Naïf, il faut l’être au plus haut point pour penser qu’un virus attaque ces jours les assises de notre société. Et définitivement con pour croire que les pouvoirs vont remédier à la situation. Ils la créent et l’entretiennent. Les gens meurent? Hélas. Puis quoi? Est-ce nouveau? Questionnez-vous! Qu’y a‑t-il de nouveau dans cette affaire? Dans tous les cas, pas les morts — surtout en nombre si petit. Vieux déjà, je disais hier à mes enfants: “si je meurs, cela n’est que ratio. Songez à votre avenir!”.
Nouvelle-Zélande
Loin de soupçonner à quel point l’activité imprime la mémoire, pèse sur elle, fait retour. Cette nuit, je me tourne et me retourne, perdu dans les méandres d’un rêve anxieux: un client m’a confié un affichage, les heures passent, le jour point, je n’ai pas commencé le collage. Monfrère paraît. Je le secoue: “il faut coller ces affiches tout de suite, c’était à ton tour de sortir!”. Me voici dans un ascenseur. La colle de poisson est au septième, dans des baquets, avec le pinceau, en attente. Il y a une femme dans l’ascenseur. Elle commande son étage, nous descendons. Je la supplie de monter. Elle m’ignore. Femme bourgeoise, vieillie, jeune, indifférente, sexuée, pleine d’attention pour mes déboires, nous sommes dans une ville côtière de la Nouvelle-Zélande. “Oui, remarque-t-elle, ici, depuis que nous sommes morts, nous parlons aussi le français et l’espagnol, mais je manque de temps, je dois promener Kéfir”. J’abaisse les yeux: un Téquel rouge. A part moi, je songe: impossible de rien entreprendre avec cette femme, elle a un chien. La porte de l’ascenseur s’ouvre, je pénètre dans une salle de restaurant capitonnée de velours rouge. Salle splendide et déserte. Le maître d’hôtel désigne une table proche de la vitre, la table donne sur la rue. La femme passe, et le chien et un couple de routards. “Ce sont les seuls habitants de la ville!”, me dis-je. Si je ne quitte pas aussitôt la Nouvelle ‑Zélande, personne ne s’occupera de cet affichage”, me dis-je. Et me voici de retour dans l’ascenseur, décidé à monter au septième, à récupérer la colle et les affiches. La femme est à nouveau là, la femme nous fait descendre.
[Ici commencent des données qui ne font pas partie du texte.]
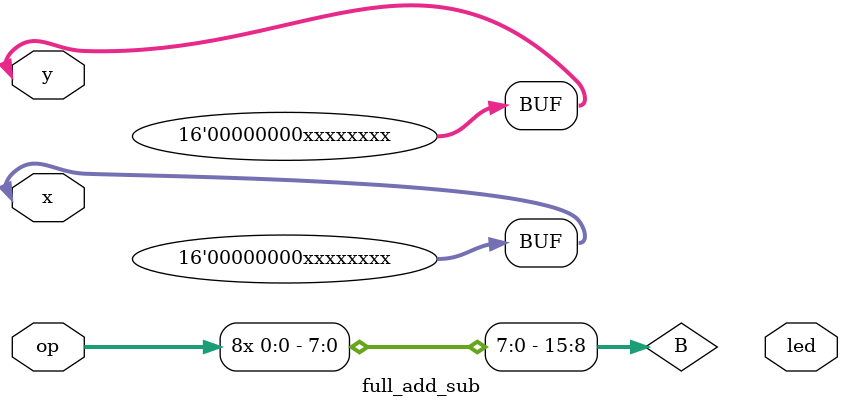
<source format=v>
`timescale 1ns / 1ps


module full_add_sub(
    input [15:0] x, y,    // x and y (temporary)
    input op,           // 0 for add and 1 for subtract
    output [15:0] led   // temporary output
    );
    
    wire [15:0] c;       // carry-in/carry-out for adder
    wire [15:0] x, y;    // x is MSB, y is LSB
    wire [15:0] B;       // the XOR output for y
    wire [15:0] s;       // sum of x and y
    
    
    assign x = sw[15:8];
    assign y = sw[7:0];
    
    // XOR logic outputs
    xor (B[0], y[0], op);
    xor (B[1], y[1], op);
    xor (B[2], y[2], op);
    xor (B[3], y[3], op);
    xor (B[4], y[4], op);
    xor (B[5], y[5], op);
    xor (B[6], y[6], op);
    xor (B[7], y[7], op);
    xor (B[8], y[8], op);
    xor (B[9], y[9], op);
    xor (B[10], y[10], op);
    xor (B[11], y[11], op);
    xor (B[12], y[12], op);
    xor (B[13], y[13], op);
    xor (B[14], y[14], op);
    xor (B[15], y[15], op);
    
    // sends each bit to the full adder
    fullAdd a0(x[0], B[0], 1'b0, s[0], c[0]);
    fullAdd a1(x[1], B[1], c[0], s[1], c[1]);
    fullAdd a2(x[2], B[2], c[1], s[2], c[2]);
    fullAdd a3(x[3], B[3], c[2], s[3], c[3]);
    fullAdd a4(x[4], B[4], c[3], s[4], c[4]);
    fullAdd a5(x[5], B[5], c[4], s[5], c[5]);
    fullAdd a6(x[6], B[6], c[5], s[6], c[6]);
    fullAdd a7(x[7], B[7], c[6], s[7], c[7]);
    fullAdd a8(x[7], B[8], c[7], s[8], c[8]);
    fullAdd a9(x[7], B[9], c[8], s[9], c[9]);
    fullAdd a10(x[10], B[10], c[9], s[10], c[10]);
    fullAdd a11(x[11], B[11], c[10], s[11], c[11]);
    fullAdd a12(x[12], B[12], c[11], s[12], c[12]);
    fullAdd a13(x[13], B[13], c[12], s[13], c[13]);
    fullAdd a14(x[14], B[14], c[13], s[14], c[14]);
    fullAdd a15(x[15], B[15], c[14], s[15], c[15]);
endmodule

</source>
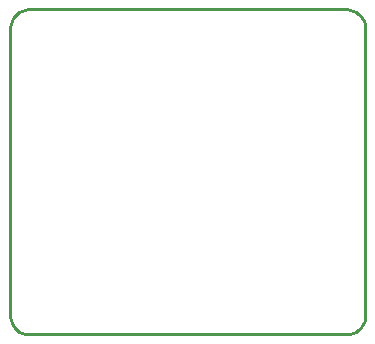
<source format=gm1>
G04*
G04 #@! TF.GenerationSoftware,Altium Limited,Altium Designer,24.10.1 (45)*
G04*
G04 Layer_Color=16711935*
%FSLAX25Y25*%
%MOIN*%
G70*
G04*
G04 #@! TF.SameCoordinates,7D61CDC6-73F6-4491-BD7D-58E7267C6A93*
G04*
G04*
G04 #@! TF.FilePolarity,Positive*
G04*
G01*
G75*
%ADD13C,0.01000*%
D13*
X122047Y0D02*
X123073Y90D01*
X124067Y356D01*
X125000Y791D01*
X125843Y1382D01*
X126571Y2110D01*
X127162Y2953D01*
X127597Y3886D01*
X127863Y4880D01*
X127953Y5906D01*
X9843Y5906D02*
X9932Y4880D01*
X10199Y3886D01*
X10634Y2953D01*
X11224Y2110D01*
X11952Y1382D01*
X12795Y791D01*
X13728Y356D01*
X14723Y90D01*
X15748Y0D01*
Y108268D02*
X14723Y108178D01*
X13728Y107912D01*
X12795Y107476D01*
X11952Y106886D01*
X11224Y106158D01*
X10634Y105315D01*
X10199Y104382D01*
X9932Y103388D01*
X9843Y102362D01*
X127953Y102362D02*
X127863Y103388D01*
X127597Y104382D01*
X127162Y105315D01*
X126571Y106158D01*
X125843Y106886D01*
X125000Y107476D01*
X124067Y107912D01*
X123073Y108178D01*
X122047Y108268D01*
X15748D02*
X122047D01*
X9843Y5906D02*
Y102362D01*
X15748Y0D02*
X122047D01*
X127953Y5906D02*
Y102362D01*
M02*

</source>
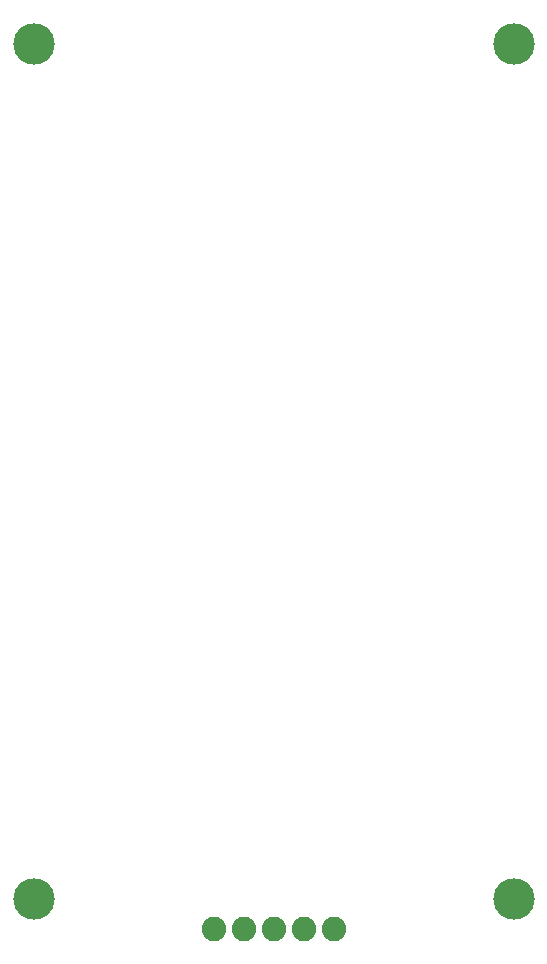
<source format=gbr>
G04 EAGLE Gerber RS-274X export*
G75*
%MOMM*%
%FSLAX34Y34*%
%LPD*%
%INSoldermask Top*%
%IPPOS*%
%AMOC8*
5,1,8,0,0,1.08239X$1,22.5*%
G01*
%ADD10C,3.505200*%
%ADD11C,2.082800*%


D10*
X444500Y38100D03*
X38100Y38100D03*
X444500Y762000D03*
X38100Y762000D03*
D11*
X190500Y12700D03*
X215900Y12700D03*
X241300Y12700D03*
X266700Y12700D03*
X292100Y12700D03*
M02*

</source>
Je fouille mes poches à la recherche d’une solution, trouve un portable, il n’est pas à moi. “Mais oui, dit la femme, appelez votre frère, il doit être au septième à attendre!”. La coque n’est pas adaptée au portable. Elle est de tissu, bleue et chinoise, et mal faite, elle occulte l’écran. Sur mon genou, je casse le portable en deux, me débarrasse de la coque et vois que la femme a raison; elle rit et elle a raison: “là, vous ne pourrez plus jamais appeler!”. L’ascenseur descend.
easyJet
Il y a peu, occasion m’a été donnée de confirmer à un journal qui s’étonnait du propos que je tenais en 2012 dans easyJet, savoir que le low-cost n’avait pas d’avenir. De fait, cette année-là, les nouvelles compagnies étaient sur le point de détrôner les compagnies nationales. Je pensais moins aux contraintes écologiques qu’à la capacité d’absorption du réel chaque jour plus grande des technologies du numérique. Elles étaient, semble-t-il, susceptibles de remplacer le mouvement du voyage par la livraison sur demande de fantasmagories qui inaugureraient le voyage immobile. Au début de 2021, avec des aéroports fermés et des appareils cloués au sol, les agences de voyage en ligne tenaient leurs clients en haleine en proposant des liens pour visionner diaporamas et documentaires. Depuis quelques temps, elles font mieux. L’une d’entre elles offre de “S’embarquer pour un voyage intérieur”. Voici l’annonce: Allumez une bougie, mettez-vous à l’aise et trouvez votre paix intérieure avec ces techniques de méditation testées et approuvées de par le monde”. Sous ce texte, un bouton bleu: “Commencez le voyage”.
Kant
Ma fille préparait cette semaine une épreuve sur La métaphysique des mœurs, ce qui m’a rappelé qu’il y a quelque dix ans, dans le quartier genevois des Grottes, j’ai croisé un ancien professeur d’Université, kantien émérite. Je le salue. Il se retourne. Du fond de ses lunettes rondes me fixe d’un air incertain. Je me rappelle à lui. “Mais oui, Alexandre, oui… vous étiez un comique!”.